How to Master Pay and Bill With Analytics: Hours Worked

pay and bill

Pay and bill is one of the most crucial elements of the business to get right and it’s also one of the trickiest. Inaccurate invoices are the fastest way to lose a client and damage your reputation. So how can you excel at pay and bill?

Providing accurate pay and bill experience ultimately comes down to using the right tools, implementing an effective process, and monitoring and tweaking that process accordingly. In this series, we’ll cover 5 KPIs that allow you to do exactly that. Last week, we discussed profitability and margin. This week: hours worked.

 

What is it?

Hours worked is what it sounds like: the number of hours your workers have clocked for their active placements.

 

What does this metric tell me about my business?

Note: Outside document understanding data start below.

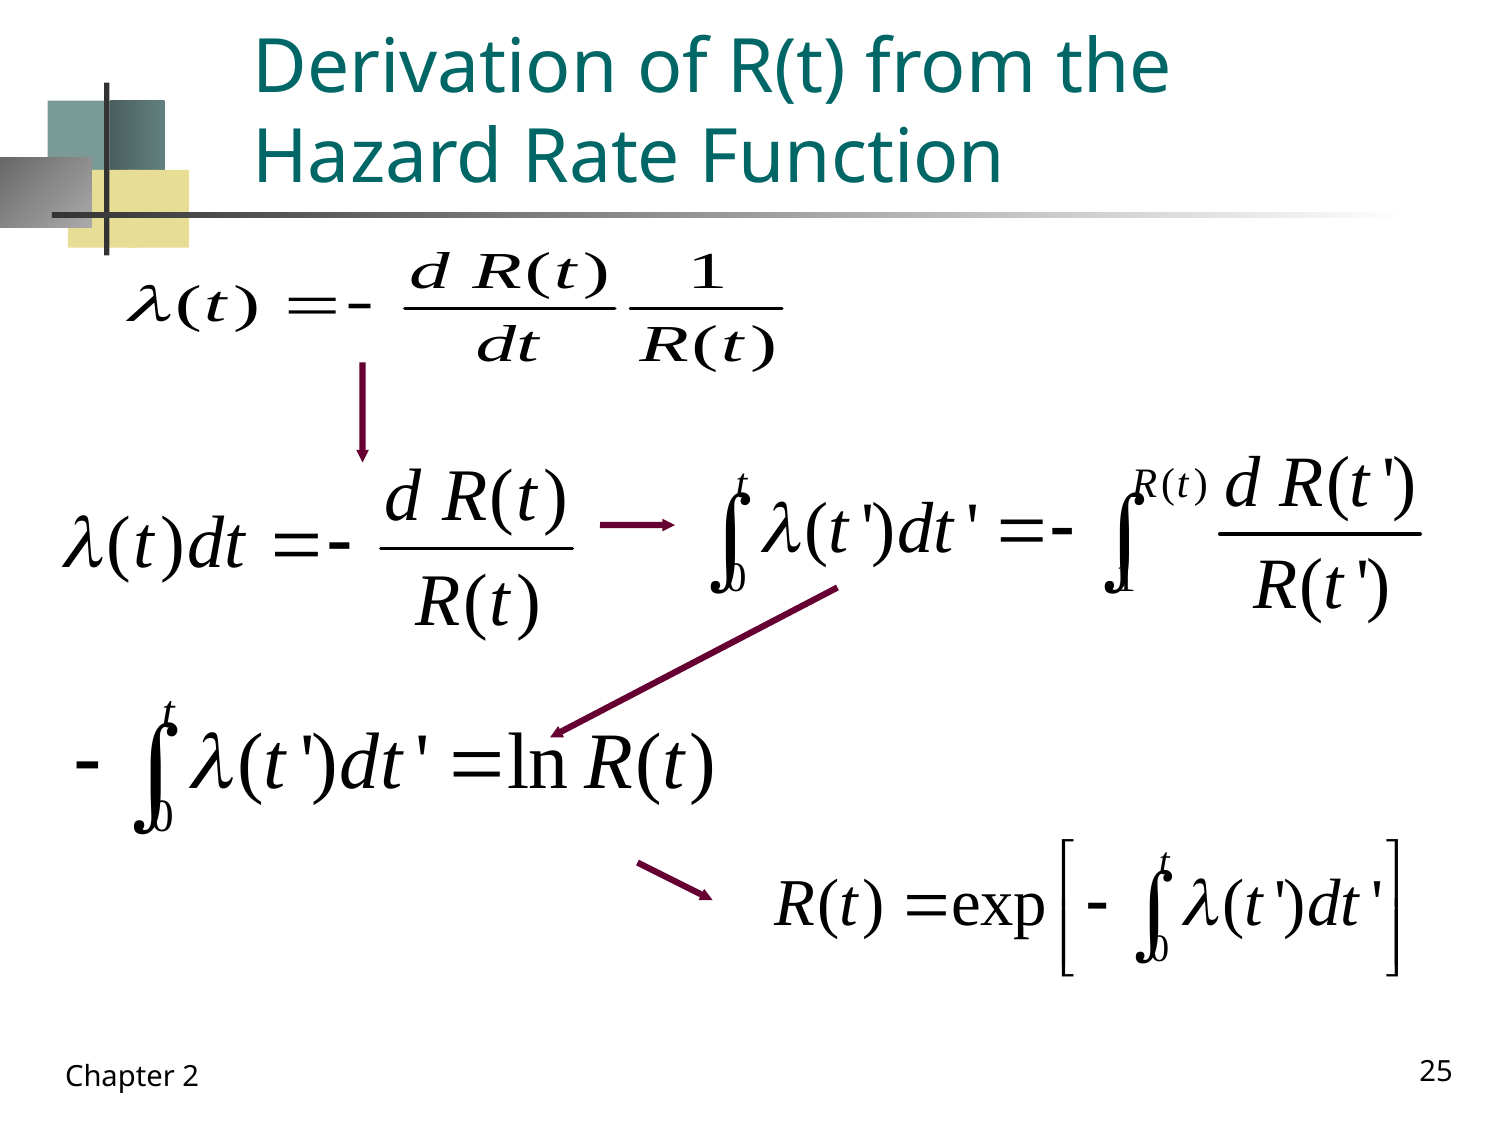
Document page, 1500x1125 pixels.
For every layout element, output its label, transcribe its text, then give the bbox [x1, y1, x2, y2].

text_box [762, 824, 1426, 993]
slide_number 25 [1154, 1023, 1468, 1100]
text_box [687, 437, 1437, 637]
text_box [637, 862, 713, 901]
slide_number Chapter 2 [49, 1024, 363, 1101]
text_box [112, 237, 797, 459]
text_box [599, 520, 676, 530]
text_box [49, 449, 588, 655]
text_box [62, 674, 729, 849]
title Derivation of R(t) from the Hazard Rate Function [237, 75, 1404, 205]
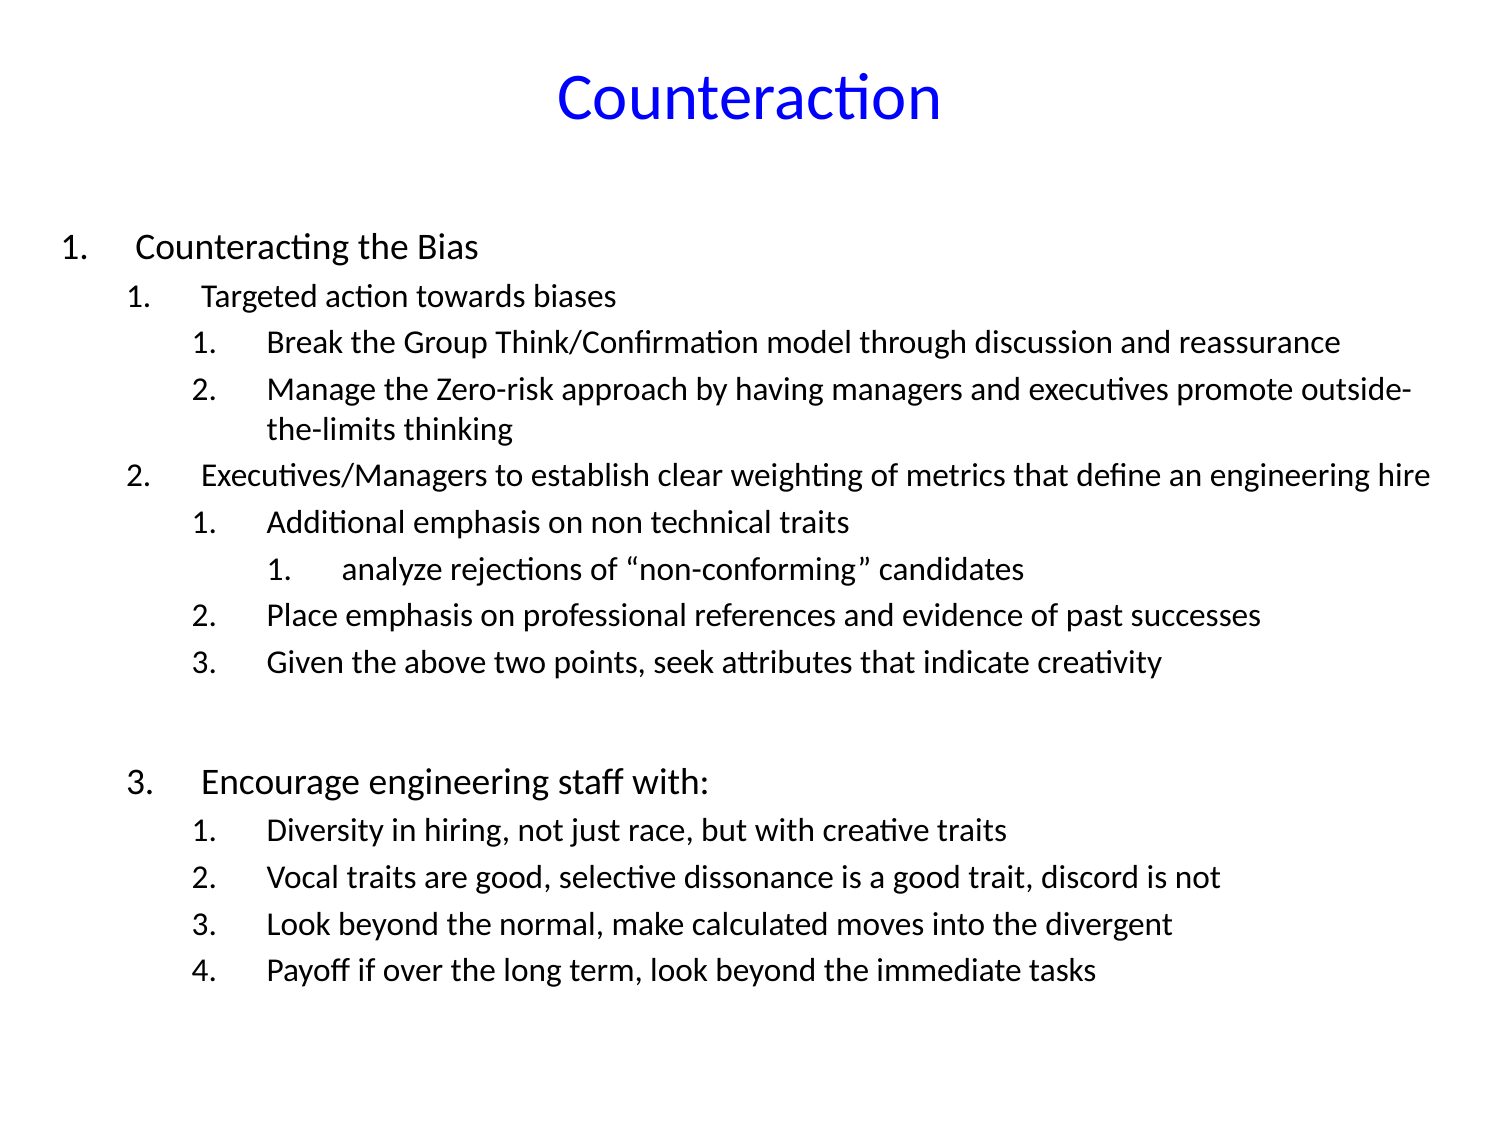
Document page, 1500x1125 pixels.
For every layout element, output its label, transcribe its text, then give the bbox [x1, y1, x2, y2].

Analyzing the number of hours worked to help your business better understand trends and segmentation. With visibility into how hours-worked are trending over time and making year-over-year comparisons, you can better understand growth areas or potential trouble with clients. You can get more targeted by segmenting this data by geography, client, role, and more. This can also uncover how many overtime hours are being clocked, which could inform additional decisions to hire more candidates or review the shifts. Lastly, understanding how hours-worked is trending can enable much more accurate operational and financial forecasting for weeks and months to come.

 

How do you measure it?

Use ad-hoc reporting to show timesheet details for your candidates currently on assignment. Organize the report by time (week, month, quarter) or by type of hours (regular, overtime, holiday).

 

 Consider combining with:

profitability and margin metrics to better inform financial and efficiency goals for the team and to more accurately report on the financial progress of the business. Also consider combining with timesheet approvals; clients that regularly dispute timesheets may result in decreased jobs and hours worked.

It is also as important to see who hasn’t submitted time and/or is no longer at the client. This analysis provides agencies a clear understanding of their available candidate pool and avoids missing redeployment opportunities.